BEIRUT - Lebanese prime minister-designate Saad Hariri said on Thursday Hezbollah will be part of the next cabinet "whether Israel likes it or not," as his bid to form a government entered its eight week.
"The national unity government will include the (ruling) March 14 alliance, and I also want to assure the Israeli enemy that Hezbollah will be in this government whether it likes it or not because Lebanon's interests require all parties be involved in this cabinet," Hariri said at an Iftar feast to break the Ramadan fast on Thursday night.
There has been an escalating war of words in recent days between Israel and Hezbollah.
Earlier this month, Israel warned that the Lebanese government as a whole would be blamed for any attack from its territory if Hezbollah were part of the new government.
"If Hezbollah joins the government it will be clear that the Lebanese government will be held responsible for any attack coming from its territory against Israel," hardline Prime Minister Benjamin Netanyahu said.
But Netanyahu, contradicting himself, later downplayed prospects of a new conflict with Lebanon.
Israel waged a bloody 34-day war on Lebanon in the summer of 2006 after Hezbollah fighters seized two Israeli soldiers in a deadly cross-border raid that aimed to free Lebanese soldiers from Israeli prisons.
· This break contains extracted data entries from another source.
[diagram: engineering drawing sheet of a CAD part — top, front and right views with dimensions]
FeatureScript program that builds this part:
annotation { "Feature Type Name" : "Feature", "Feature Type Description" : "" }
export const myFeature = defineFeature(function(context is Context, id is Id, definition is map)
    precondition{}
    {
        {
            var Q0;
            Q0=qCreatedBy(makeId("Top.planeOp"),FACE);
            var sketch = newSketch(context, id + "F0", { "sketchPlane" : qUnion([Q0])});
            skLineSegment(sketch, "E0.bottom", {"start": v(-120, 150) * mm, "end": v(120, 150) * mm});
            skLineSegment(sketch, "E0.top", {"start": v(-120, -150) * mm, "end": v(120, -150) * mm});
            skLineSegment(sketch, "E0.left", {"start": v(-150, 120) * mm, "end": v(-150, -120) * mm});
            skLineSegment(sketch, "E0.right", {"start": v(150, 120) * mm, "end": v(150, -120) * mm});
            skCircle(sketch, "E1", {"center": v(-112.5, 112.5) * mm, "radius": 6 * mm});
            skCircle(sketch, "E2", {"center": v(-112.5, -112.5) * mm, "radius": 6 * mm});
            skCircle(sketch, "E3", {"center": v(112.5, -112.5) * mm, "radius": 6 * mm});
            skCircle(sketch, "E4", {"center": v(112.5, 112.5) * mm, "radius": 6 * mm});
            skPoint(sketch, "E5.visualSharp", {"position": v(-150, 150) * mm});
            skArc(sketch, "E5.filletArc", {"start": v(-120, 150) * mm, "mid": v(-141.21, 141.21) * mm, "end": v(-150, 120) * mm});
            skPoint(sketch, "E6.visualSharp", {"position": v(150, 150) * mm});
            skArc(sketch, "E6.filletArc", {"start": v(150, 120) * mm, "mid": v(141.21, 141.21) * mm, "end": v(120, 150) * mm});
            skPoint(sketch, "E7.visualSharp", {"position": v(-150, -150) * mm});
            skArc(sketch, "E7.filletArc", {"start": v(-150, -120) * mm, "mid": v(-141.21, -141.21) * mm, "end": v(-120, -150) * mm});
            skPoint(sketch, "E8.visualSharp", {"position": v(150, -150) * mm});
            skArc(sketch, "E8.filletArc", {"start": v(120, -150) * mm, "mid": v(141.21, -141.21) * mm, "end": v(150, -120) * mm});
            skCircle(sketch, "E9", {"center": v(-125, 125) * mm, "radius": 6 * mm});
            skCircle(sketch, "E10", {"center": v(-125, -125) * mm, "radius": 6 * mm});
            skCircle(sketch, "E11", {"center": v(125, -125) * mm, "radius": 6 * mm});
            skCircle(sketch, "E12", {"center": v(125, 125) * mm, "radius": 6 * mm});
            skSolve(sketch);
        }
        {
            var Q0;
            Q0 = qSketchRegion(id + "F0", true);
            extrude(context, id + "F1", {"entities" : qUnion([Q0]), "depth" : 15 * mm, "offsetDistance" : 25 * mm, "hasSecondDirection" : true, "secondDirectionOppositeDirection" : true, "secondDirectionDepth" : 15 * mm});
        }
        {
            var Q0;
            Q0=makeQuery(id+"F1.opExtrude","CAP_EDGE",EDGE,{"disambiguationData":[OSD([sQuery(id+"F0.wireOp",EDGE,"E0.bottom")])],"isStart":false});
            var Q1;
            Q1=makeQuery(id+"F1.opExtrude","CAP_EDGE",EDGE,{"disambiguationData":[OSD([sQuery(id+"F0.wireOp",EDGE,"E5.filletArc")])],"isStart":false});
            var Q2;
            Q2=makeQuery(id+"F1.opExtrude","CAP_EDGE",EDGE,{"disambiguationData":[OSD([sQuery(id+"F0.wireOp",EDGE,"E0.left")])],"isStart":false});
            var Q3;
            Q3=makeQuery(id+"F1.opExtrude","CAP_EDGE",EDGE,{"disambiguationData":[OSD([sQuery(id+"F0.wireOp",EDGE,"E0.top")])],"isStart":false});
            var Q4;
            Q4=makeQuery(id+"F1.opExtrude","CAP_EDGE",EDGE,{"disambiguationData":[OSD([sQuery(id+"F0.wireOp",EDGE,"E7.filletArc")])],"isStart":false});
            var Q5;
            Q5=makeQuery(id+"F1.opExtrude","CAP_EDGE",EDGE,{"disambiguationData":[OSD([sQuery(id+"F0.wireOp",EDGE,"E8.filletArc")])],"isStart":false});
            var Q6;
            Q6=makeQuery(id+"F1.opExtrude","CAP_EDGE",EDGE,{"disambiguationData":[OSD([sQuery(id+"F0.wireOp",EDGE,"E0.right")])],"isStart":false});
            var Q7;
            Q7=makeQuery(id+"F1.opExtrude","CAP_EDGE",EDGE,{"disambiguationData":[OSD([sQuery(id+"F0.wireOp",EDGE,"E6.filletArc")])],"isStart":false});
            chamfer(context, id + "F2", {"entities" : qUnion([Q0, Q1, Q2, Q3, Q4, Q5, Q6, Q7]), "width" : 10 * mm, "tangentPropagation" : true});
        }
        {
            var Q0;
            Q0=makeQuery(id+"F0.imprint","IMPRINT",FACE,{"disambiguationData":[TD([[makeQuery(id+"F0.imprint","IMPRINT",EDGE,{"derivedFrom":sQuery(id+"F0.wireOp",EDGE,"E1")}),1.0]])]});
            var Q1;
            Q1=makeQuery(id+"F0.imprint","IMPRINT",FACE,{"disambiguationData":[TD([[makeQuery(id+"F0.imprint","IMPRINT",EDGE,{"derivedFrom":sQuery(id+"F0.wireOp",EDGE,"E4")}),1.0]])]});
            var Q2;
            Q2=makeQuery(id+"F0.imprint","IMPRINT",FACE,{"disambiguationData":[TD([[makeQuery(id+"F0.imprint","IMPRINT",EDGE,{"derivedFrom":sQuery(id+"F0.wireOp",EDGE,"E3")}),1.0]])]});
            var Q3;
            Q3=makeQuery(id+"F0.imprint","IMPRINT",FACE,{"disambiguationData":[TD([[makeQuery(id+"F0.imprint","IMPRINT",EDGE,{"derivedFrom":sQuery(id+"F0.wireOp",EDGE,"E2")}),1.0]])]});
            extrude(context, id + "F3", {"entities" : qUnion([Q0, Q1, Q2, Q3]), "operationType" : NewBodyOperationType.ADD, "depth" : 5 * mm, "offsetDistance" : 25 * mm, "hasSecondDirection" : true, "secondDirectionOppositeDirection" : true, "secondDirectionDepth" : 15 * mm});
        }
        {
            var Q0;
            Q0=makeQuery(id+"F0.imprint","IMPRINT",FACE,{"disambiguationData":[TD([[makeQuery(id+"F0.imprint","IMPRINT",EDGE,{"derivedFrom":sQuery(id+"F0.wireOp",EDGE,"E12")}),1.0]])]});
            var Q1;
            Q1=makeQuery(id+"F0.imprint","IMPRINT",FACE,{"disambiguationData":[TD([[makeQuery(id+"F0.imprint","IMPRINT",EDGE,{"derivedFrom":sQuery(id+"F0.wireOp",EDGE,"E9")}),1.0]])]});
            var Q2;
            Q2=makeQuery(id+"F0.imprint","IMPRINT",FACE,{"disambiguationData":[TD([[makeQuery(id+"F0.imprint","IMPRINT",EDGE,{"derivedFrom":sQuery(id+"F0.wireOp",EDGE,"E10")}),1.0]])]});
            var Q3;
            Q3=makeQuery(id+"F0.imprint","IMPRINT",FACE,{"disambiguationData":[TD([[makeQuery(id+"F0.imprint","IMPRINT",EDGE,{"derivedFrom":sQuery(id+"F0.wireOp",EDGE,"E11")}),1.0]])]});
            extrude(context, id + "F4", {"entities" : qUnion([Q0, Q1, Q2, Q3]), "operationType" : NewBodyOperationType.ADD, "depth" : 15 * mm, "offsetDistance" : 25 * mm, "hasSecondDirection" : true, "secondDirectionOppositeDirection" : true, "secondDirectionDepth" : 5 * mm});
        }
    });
The bodies of the soldiers were returned in a prisoner swap.
The war claimed the lives of more than 1,200 people in Lebanon, most of them civilians, and more than 160 Israelis, most of them soldiers.
Hezbollah, originally a resistance group formed to counter an Israeli occupation of south Lebanon, had forced the Israeli military out of Lebanon in 2000. Israel, however, continues to occupy the Lebanese Shabaa Farms.
Israeli flights over Lebanon occur on an almost daily basis and are in breach of UN Security Council resolution 1710, which in August 2006 ended the war.
The winning alliance headed by Saad Hariri won 71 seats in the 128-member parliament in the election against 57 for the opposition led by Hezbollah.
The Hezbollah opposition had actually secured the majority (52%) of the votes in Lebanon, but could not secure a majority of Parliamentary seats (it won 45%) because of the nature of the sectarian government system in the country.
Tough negotiations have led to a deal on the number of ministers each political camp will have in Lebanon's 30-seat cabinet, with 15 going to Hariri's ruling alliance, 10 to the Hezbollah-led opposition and the president appointing five.
But the cabinet has yet to see the light of day as feuding political camps squabble over portfolios, particularly such key jobs as foreign affairs, finance, interior and telecommunications.